===== Material for the task

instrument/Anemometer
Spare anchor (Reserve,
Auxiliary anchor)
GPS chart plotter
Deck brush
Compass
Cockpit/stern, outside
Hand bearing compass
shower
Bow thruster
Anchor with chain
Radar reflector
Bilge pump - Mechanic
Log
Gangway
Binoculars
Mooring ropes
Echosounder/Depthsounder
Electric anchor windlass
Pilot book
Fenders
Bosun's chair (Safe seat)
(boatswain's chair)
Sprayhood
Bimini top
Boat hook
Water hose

==========

Task requirements:
Each line of the data that holds the word "chair" should be copied.

Answer to this exercise:
Bosun's chair (Safe seat)
(boatswain's chair)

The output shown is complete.